I bristle at that. This has nothing to do with whether or not we are “backward” here in Williston. It has everything to do with resources. Sometimes late at night I toss and turn and slip from the comfort of my bed to look out the window at the cars driving by on the street out front. Glass of water in hand, I think about how a handful of employees at the local hospital and clinics are trying valiantly to hold those places together. I know many of them. I trust them. I have come to love some of them, but I also know that they are human. They are tired. They look for help. They receive little. And so they forge on. I wonder if they would be ready for me should I or my family need them. I hear stories of long waits in the emergency room. Of doctors seeing too many patients in one day. Of personnel burning out, turning over, calling it quits.
While the providers in the area build new additions and in some instances completely new buildings, I can’t help but wonder who will staff them. It is frightening, it is disheartening. Just yesterday the call went out for five ambulances at the same time. We have four. The crews did the best they could and coped by pulling an older unit out of the garage. I am so grateful for those responders. I am grateful for all the medical personnel in the community. I also fear for them. The stress is overwhelming. Sometimes I am reminded of the old M.A.S.H. television series. The choppers approach. The medical team scrambles. Sometimes successfully, sometime not. It is a triage mentality.

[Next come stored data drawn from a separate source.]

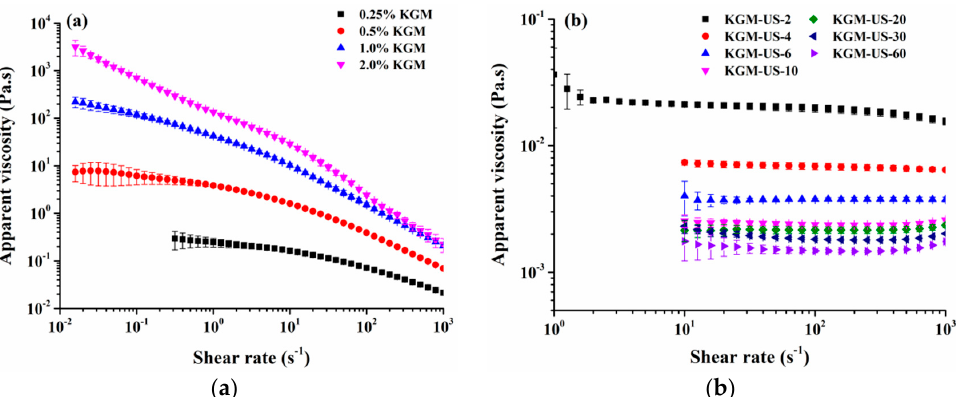
Figure 3. Apparent viscosities of original KGM and US-treated KGM. ( a ) Apparent viscosity of KGM; ( b ) apparent viscosities of US-treated KGM (KGM-US-2, KGM-US-4, KGM-US-6, KGM-US-10, KGM-US-20, KGM-US-30, and KGM-US-60). All samples were tested three times by flow sweep in the shear rate range of 0.01–1000 s − 1 at 25 °C. All values are expressed as means ± SD ( n = 3).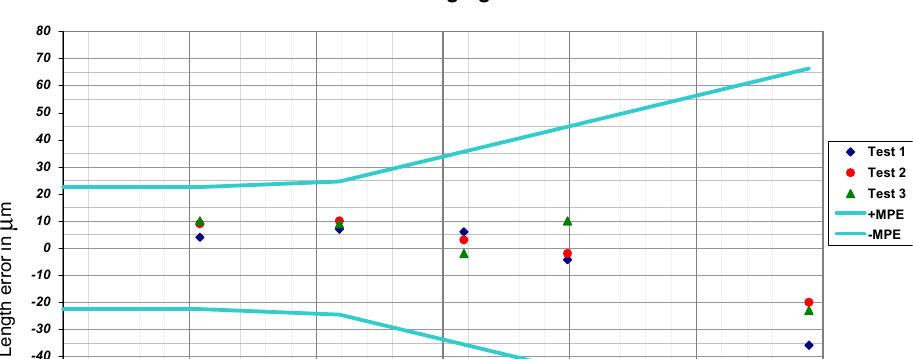
Fig. 6. Interferometer ranging test results. ADM Ranging Test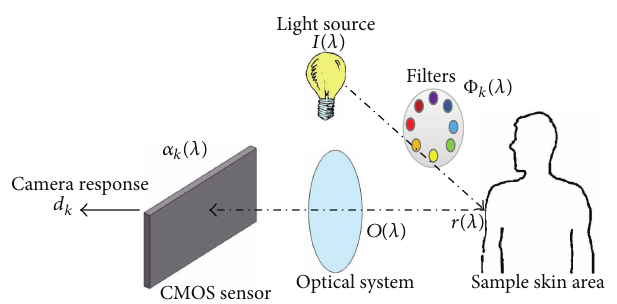
Figure 4: Synopsis of the spectral model of the acquisition process in a multispectral imaging system. The decomposition of the spectral model aims to retrieve only the skin reflectance spectrum 𝑟(𝜆)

Will this improve? I believe in my heart that it will. When? Only when the state takes the seriousness of this situation to heart and begins to think outside the box. It will take bold steps and leadership. It will take someone to step up and no longer wait for “private enterprise” to close the gap in housing and infrastructure. We can no longer let the fear of stepping on the toes of real estate agents, contractors, and tradesman stifle what we know needs to be done. Under normal circumstances I agree with the free market system. In the long run the market will correct. It will provide. It will compensate. In the short term, it can not. It will not. These are not normal circumstances. These are not normal times. When it comes to the education, health care and safety of the community it is necessary in extreme times to take extreme measures — to step up and take control of the situation. If that means providing temporary “man camps” for employees financed and built by the state or federal government, so be it. We need to provide housing for teachers, dentists, pharmacists, doctors, nurses, mental health, law enforcement, fire and first responder personnel. We need it now. These people are the glue that holds a healthy and productive community together. Without them, the community is less productive, less pleasant, less stable and less safe. If you’re the praying type, pray that our leaders see this, understand it, and act on it, even if it is unpopular. If you’re not the praying type, find someone who is.